Among the lines of the material below, count those with the string "race". Give the number alone.

Material supplied below:

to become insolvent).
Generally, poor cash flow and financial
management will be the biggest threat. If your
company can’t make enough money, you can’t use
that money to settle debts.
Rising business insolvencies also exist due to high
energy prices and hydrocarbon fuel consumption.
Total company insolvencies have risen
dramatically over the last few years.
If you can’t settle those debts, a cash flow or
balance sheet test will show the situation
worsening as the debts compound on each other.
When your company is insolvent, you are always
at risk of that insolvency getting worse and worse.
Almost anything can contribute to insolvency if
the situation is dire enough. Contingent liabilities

End of Material supplied.
Material supplied below:

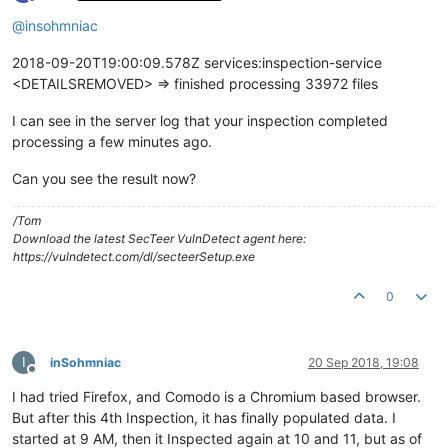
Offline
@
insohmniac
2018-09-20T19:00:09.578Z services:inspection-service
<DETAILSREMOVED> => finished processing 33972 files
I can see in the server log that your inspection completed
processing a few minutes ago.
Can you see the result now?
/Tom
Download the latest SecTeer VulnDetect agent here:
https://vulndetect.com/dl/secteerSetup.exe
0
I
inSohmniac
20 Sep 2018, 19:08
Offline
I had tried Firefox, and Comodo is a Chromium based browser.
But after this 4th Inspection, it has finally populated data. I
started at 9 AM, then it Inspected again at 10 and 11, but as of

End of Material supplied.
Material supplied below:

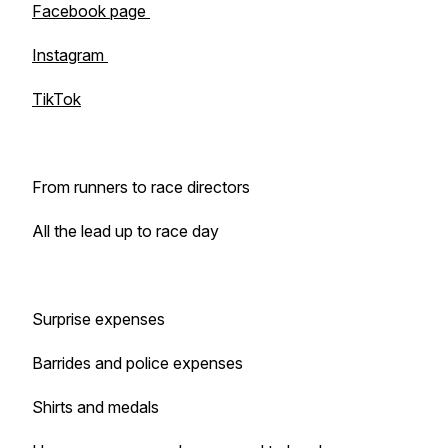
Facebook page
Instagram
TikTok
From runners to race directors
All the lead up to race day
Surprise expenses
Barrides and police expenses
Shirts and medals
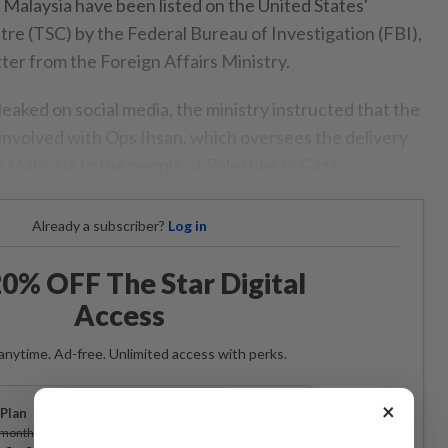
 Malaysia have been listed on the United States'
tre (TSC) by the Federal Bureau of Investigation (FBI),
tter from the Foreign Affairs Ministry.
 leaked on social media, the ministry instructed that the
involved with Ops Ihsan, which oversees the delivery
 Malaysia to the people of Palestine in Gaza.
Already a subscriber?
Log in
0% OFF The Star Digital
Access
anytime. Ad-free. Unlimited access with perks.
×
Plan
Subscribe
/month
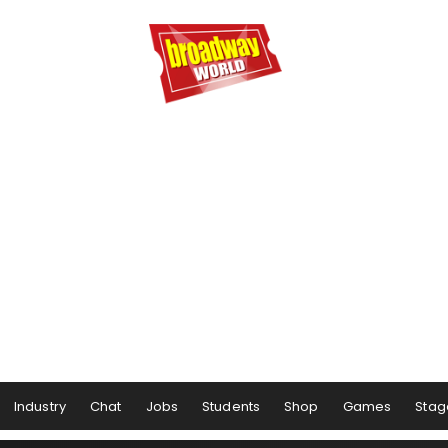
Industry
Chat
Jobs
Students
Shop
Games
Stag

End of Material supplied.

#### [Result below]
2